Shakhnovich Boris E, Max Harvey J
Bioinformatics Program, Boston University, Boston, MA 02215, USA.
J Mol Biol. 2004 Apr 2;337(4):933-49. doi: 10.1016/j.jmb.2004.02.009.
Since the advent of investigations into structural genomics, research has focused on correctly identifying domain boundaries, as well as domain similarities and differences in the context of their evolutionary relationships. As the science of structural genomics ramps up adding more and more information into the databanks, questions about the accuracy and completeness of our classification and annotation systems appear on the forefront of this research. A central question of paramount importance is how structural similarity relates to functional similarity. Here, we begin to rigorously and quantitatively answer these questions by first exploring the consensus between the most common protein domain structure annotation databases CATH, SCOP and FSSP. Each of these databases explores the evolutionary relationships between protein domains using a combination of automatic and manual, structural and functional, continuous and discrete similarity measures. In order to examine the issue of consensus thoroughly, we build a generalized graph out of each of these databases and hierarchically cluster these graphs at interval thresholds. We then employ a distance measure to find regions of greatest overlap. Using this procedure we were able not only to enumerate the level of consensus between the different annotation systems, but also to define the graph-theoretical origins behind the annotation schema of class, family and superfamily by observing that the same thresholds that define the best consensus regions between FSSP, SCOP and CATH correspond to distinct, non-random phase-transitions in the structure comparison graph itself. To investigate the correspondence in divergence between structure and function further, we introduce a measure of functional entropy that calculates divergence in function space. First, we use this measure to calculate the general correlation between structural homology and functional proximity. We extend this analysis further by quantitatively calculating the average amount of functional information gained from our understanding of structural distance and the corollary inherent uncertainty that represents the theoretical limit of our ability to infer function from structural similarity. Finally we show how our measure of functional "entropy" translates into a more intuitive concept of functional annotation into similarity EC classes.
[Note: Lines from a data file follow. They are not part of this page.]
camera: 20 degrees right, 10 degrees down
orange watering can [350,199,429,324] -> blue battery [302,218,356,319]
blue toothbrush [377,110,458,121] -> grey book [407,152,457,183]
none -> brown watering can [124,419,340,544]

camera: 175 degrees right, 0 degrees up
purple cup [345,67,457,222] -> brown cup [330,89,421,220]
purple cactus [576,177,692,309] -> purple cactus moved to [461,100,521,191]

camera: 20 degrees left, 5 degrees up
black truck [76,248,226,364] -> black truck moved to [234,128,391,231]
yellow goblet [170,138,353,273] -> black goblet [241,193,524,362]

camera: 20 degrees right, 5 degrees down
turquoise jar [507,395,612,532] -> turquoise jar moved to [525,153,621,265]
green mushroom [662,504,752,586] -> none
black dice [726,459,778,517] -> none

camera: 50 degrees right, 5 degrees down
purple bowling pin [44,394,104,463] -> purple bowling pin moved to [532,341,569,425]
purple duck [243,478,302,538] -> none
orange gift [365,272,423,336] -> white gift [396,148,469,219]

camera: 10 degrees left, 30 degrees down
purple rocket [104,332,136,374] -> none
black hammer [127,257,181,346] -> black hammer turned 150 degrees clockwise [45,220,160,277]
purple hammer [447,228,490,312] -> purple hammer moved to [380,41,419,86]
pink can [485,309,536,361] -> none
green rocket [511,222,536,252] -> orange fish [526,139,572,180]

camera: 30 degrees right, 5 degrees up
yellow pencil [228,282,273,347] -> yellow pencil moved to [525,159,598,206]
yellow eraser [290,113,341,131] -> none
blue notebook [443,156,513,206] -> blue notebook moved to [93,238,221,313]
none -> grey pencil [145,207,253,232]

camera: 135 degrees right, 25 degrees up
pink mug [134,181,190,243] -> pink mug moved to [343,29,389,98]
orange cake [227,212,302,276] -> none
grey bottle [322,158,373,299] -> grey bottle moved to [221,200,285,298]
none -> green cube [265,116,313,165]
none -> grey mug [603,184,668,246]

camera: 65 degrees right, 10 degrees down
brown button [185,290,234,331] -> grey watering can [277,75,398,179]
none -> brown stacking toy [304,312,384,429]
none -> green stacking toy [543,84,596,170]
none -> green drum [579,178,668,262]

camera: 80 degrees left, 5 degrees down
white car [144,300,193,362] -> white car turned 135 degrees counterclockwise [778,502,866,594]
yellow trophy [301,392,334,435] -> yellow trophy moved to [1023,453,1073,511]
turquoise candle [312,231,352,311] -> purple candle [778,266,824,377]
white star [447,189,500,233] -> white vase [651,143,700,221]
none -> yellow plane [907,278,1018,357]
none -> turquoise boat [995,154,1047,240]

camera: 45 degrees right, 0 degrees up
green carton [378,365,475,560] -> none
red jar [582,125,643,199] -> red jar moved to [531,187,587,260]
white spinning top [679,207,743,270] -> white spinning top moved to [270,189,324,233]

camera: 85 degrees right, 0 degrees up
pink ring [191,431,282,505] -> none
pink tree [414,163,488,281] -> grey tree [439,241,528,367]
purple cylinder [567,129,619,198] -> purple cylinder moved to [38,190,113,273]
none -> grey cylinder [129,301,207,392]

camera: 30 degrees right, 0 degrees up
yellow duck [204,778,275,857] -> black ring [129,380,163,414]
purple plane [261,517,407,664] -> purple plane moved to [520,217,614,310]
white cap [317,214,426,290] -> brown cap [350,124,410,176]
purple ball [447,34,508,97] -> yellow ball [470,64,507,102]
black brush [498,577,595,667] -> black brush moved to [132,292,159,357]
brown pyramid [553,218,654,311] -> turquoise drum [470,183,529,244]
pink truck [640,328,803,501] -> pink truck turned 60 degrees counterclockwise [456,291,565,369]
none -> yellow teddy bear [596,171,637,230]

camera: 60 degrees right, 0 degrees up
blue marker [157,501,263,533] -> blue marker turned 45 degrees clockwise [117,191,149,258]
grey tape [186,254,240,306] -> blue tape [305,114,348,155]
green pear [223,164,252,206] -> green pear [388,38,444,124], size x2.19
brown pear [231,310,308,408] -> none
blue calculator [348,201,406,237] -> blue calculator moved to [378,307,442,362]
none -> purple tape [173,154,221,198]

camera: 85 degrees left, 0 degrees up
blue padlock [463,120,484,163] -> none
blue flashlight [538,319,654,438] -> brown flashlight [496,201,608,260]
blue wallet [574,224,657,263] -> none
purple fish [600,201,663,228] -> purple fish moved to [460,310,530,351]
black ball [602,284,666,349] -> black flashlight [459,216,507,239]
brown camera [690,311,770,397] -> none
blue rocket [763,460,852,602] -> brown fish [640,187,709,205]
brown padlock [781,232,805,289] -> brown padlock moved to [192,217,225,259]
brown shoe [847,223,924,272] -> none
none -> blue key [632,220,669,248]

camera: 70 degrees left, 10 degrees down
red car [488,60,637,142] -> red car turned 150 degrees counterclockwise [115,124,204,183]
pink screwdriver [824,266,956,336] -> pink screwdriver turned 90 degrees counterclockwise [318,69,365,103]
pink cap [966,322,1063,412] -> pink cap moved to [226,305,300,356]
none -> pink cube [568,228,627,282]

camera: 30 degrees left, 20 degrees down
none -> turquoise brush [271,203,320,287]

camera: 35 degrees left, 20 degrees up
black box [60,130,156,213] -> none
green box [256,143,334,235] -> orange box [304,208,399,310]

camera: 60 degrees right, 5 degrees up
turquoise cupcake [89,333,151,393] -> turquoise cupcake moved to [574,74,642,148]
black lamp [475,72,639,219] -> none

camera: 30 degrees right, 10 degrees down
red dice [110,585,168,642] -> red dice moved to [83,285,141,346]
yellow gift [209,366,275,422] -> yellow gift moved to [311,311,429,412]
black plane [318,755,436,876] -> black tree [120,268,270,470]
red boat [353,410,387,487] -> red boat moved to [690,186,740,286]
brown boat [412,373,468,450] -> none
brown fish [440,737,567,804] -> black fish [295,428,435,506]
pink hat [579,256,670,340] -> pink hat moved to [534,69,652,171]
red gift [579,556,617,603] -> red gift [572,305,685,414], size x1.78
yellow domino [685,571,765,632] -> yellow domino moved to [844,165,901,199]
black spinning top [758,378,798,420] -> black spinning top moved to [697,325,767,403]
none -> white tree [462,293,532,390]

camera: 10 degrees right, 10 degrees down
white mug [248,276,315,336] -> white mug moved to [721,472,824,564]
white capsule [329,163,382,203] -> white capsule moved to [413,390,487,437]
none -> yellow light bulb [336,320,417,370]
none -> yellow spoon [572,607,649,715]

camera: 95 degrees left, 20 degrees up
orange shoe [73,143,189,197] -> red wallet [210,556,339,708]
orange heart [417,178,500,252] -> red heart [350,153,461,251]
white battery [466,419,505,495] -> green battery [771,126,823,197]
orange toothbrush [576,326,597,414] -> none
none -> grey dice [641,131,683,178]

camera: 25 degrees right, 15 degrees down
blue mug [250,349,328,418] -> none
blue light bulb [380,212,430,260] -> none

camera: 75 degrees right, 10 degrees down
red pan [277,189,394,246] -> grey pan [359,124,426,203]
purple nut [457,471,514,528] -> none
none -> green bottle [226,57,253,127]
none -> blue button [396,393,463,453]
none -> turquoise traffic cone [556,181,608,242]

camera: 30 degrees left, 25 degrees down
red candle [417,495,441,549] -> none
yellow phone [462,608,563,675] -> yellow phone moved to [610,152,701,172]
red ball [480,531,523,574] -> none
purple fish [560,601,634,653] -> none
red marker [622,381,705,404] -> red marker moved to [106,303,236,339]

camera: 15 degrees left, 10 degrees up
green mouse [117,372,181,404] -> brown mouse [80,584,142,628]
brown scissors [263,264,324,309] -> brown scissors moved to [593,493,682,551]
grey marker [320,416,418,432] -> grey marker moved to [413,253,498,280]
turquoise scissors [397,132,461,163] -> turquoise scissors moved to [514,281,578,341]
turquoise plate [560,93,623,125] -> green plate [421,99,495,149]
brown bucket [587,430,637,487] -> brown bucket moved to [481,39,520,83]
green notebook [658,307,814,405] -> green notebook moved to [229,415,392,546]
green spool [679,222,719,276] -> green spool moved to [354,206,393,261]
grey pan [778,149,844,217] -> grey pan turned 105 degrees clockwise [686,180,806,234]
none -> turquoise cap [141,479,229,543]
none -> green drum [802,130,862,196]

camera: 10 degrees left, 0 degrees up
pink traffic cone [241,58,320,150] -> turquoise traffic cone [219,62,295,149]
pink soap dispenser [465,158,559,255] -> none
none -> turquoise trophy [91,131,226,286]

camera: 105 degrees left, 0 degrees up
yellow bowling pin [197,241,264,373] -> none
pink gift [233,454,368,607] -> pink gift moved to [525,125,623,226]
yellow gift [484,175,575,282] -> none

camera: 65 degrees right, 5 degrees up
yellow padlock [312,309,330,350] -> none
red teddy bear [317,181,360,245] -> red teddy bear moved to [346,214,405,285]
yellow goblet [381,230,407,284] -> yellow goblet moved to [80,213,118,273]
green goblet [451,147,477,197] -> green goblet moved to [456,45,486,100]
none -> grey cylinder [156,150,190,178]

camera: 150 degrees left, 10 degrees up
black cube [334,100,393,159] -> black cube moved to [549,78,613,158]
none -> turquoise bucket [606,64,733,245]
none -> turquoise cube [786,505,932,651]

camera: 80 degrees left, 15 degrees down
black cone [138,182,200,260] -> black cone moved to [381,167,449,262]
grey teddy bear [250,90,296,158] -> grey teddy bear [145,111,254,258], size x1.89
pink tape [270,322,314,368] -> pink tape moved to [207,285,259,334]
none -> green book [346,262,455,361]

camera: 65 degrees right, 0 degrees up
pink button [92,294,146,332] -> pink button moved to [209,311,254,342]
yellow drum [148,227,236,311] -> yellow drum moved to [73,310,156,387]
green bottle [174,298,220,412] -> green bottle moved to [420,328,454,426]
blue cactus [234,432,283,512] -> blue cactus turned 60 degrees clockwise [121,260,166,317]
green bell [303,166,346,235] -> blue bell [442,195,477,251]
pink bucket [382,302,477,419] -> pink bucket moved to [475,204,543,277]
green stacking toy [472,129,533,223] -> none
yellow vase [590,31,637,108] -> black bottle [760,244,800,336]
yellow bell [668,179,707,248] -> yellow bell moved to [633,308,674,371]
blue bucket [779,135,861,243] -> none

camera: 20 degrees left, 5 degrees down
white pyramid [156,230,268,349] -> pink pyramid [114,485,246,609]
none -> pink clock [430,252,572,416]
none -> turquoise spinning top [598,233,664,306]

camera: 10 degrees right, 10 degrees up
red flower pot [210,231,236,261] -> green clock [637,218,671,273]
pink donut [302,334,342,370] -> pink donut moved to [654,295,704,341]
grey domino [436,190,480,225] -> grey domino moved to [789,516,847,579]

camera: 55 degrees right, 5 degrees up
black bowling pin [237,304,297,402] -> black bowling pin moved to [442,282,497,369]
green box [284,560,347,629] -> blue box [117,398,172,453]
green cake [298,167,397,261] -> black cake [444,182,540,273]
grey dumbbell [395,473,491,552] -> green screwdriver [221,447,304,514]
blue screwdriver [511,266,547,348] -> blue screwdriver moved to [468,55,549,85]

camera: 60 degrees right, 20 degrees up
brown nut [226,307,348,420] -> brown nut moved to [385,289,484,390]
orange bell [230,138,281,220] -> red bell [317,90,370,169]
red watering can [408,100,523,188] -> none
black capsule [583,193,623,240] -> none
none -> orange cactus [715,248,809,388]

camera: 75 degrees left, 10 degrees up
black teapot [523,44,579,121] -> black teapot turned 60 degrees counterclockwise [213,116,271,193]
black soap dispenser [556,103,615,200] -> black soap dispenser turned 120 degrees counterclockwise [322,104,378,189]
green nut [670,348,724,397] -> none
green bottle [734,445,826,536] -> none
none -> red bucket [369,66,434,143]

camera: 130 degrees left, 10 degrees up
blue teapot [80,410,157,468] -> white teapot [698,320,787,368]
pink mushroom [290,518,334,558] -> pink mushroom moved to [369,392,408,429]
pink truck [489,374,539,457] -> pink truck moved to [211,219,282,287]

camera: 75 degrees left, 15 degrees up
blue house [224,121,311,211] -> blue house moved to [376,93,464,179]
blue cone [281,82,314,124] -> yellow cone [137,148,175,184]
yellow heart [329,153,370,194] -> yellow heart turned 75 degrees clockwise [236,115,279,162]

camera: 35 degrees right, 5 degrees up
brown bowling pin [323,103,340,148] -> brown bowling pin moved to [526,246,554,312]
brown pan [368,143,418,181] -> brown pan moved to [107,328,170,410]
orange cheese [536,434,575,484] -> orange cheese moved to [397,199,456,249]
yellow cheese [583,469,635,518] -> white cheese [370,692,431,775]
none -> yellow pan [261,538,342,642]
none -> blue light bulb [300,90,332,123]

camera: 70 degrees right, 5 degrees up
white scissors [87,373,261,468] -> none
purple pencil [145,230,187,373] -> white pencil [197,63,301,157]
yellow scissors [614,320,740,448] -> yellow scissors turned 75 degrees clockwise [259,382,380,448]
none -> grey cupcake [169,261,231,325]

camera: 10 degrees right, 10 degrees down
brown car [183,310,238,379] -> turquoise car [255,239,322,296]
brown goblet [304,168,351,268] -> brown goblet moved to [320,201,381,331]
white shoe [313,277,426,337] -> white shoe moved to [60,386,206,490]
自开展结构基因组学研究以来,研究重点一直是在进化关系背景下正确识别结构域边界以及结构域的异同。随着结构基因组学这门科学不断发展,向数据库中添加越来越多的信息,我们分类和注释系统的准确性和完整性问题成为了这项研究的前沿问题。一个至关重要的核心问题是结构相似性与功能相似性之间的关系。在此,我们首先通过探索最常见的蛋白质结构域结构注释数据库CATH、SCOP和FSSP之间的一致性,开始严格且定量地回答这些问题。这些数据库中的每一个都使用自动与手动、结构与功能、连续与离散相似性度量的组合来探索蛋白质结构域之间的进化关系。为了全面研究一致性问题,我们从这些数据库中的每一个构建一个广义图,并在间隔阈值下对这些图进行层次聚类。然后我们使用距离度量来找到重叠度最高的区域。通过这个过程,我们不仅能够列举不同注释系统之间的一致程度,还能够通过观察到定义FSSP、SCOP和CATH之间最佳一致区域的相同阈值对应于结构比较图本身中不同的、非随机的相变,来定义类、家族和超家族注释模式背后的图论起源。为了进一步研究结构与功能差异之间的对应关系,我们引入了一种功能熵度量,用于计算功能空间中的差异。首先,我们使用这个度量来计算结构同源性与功能接近性之间的一般相关性。我们通过定量计算从对结构距离的理解中获得的功能信息的平均量以及代表从结构相似性推断功能能力理论极限的必然固有不确定性,进一步扩展了这一分析。最后,我们展示了我们的功能“熵”度量如何转化为功能注释到相似性EC类的更直观概念。